── SOURCE PASSAGE

Comics take themselves far too seriously, these days. And in their quest to become more "adult," they've simply become sad pretenders to serious literature.

But the dysfunctional ComicConners have definitely changed this board for the worse.
 
Well, it might mean worrying about a diversity of points of view, rather than diversity in skin colors, genitalia (and what genitalia they interact with), surgically altered genitalia, etc.

I'm certainly in favor of diverse points of view. My main criticism of you has always been that you are intolerant of people who don't share your point of view.
 
No, I'm intolerant of the academic left, of which you are a member, because they have silenced dissenting points of view.

I'm also intolerant of ideas born of ignorance, like social construction theory.
 
There's a difference between disagreeing with someone and being intolerant of them. If you only disagree, you might think they're wrong but still be willing to show them some respect. If you're intolerant, you'll denigrate them and attack them personally. If you think your liberal colleagues should be able to disagree without being intolerant, you should live by the same standard you set for them. Otherwise you're just a big hypocrite.

────
── SOURCE DATA

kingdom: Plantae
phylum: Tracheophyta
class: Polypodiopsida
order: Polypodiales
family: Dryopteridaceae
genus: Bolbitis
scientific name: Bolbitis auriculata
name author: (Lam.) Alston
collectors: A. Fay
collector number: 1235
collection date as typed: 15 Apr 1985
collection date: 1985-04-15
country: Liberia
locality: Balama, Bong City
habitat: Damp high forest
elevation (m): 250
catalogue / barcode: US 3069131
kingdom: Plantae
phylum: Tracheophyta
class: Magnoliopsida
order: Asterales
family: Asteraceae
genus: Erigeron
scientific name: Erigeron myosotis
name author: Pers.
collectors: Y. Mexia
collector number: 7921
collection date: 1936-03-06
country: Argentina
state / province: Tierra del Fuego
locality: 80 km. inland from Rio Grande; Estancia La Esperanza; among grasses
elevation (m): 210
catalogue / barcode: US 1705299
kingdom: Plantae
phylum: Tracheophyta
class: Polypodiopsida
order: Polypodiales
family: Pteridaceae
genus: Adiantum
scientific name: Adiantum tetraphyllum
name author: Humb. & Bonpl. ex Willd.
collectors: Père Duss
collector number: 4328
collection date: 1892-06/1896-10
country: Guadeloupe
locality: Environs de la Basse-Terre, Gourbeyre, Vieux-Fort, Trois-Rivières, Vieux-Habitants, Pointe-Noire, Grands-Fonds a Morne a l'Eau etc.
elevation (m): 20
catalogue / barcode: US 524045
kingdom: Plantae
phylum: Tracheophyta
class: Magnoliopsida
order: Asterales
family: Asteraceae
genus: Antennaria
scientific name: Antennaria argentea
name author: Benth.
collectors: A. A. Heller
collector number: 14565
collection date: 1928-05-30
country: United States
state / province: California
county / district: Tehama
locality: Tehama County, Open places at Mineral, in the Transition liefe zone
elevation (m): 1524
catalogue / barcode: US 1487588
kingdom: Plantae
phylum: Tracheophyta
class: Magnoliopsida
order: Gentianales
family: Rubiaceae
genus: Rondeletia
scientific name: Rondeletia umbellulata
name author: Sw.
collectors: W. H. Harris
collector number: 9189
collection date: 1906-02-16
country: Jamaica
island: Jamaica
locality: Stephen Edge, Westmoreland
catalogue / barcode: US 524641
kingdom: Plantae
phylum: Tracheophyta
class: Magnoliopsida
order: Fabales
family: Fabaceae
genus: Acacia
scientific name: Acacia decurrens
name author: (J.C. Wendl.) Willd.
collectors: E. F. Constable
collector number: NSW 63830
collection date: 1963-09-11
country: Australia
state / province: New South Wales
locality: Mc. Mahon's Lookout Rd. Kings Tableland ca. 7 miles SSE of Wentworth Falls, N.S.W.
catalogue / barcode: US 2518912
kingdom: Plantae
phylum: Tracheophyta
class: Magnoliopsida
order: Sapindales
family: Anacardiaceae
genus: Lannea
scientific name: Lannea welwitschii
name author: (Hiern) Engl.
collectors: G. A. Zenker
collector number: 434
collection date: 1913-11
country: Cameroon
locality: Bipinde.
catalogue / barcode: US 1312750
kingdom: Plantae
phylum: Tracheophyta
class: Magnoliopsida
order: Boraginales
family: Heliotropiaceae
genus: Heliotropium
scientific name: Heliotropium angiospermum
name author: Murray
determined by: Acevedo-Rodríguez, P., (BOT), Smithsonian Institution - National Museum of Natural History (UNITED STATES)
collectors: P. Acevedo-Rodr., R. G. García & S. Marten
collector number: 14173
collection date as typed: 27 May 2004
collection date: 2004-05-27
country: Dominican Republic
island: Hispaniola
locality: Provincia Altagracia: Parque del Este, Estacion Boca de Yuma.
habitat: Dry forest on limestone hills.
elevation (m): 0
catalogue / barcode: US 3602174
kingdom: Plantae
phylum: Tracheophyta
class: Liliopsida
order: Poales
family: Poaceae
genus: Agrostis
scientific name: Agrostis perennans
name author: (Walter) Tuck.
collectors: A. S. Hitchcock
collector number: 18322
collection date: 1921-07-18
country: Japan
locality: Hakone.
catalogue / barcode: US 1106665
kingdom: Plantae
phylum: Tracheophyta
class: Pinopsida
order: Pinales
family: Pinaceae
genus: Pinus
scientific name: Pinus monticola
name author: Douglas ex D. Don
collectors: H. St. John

────

*PROBLEMS TO WORK ON*.
(a) In the forum exchange, which theory is named as an idea born of ignorance?
(b) Please translate this sentence from the forum exchange into Spanish: "There's a difference between disagreeing with someone and being intolerant of them."

*YOUR RESPONSES*.
(a) Social construction theory.

(b) Hay una diferencia entre estar en desacuerdo con alguien y ser intolerante con esa persona.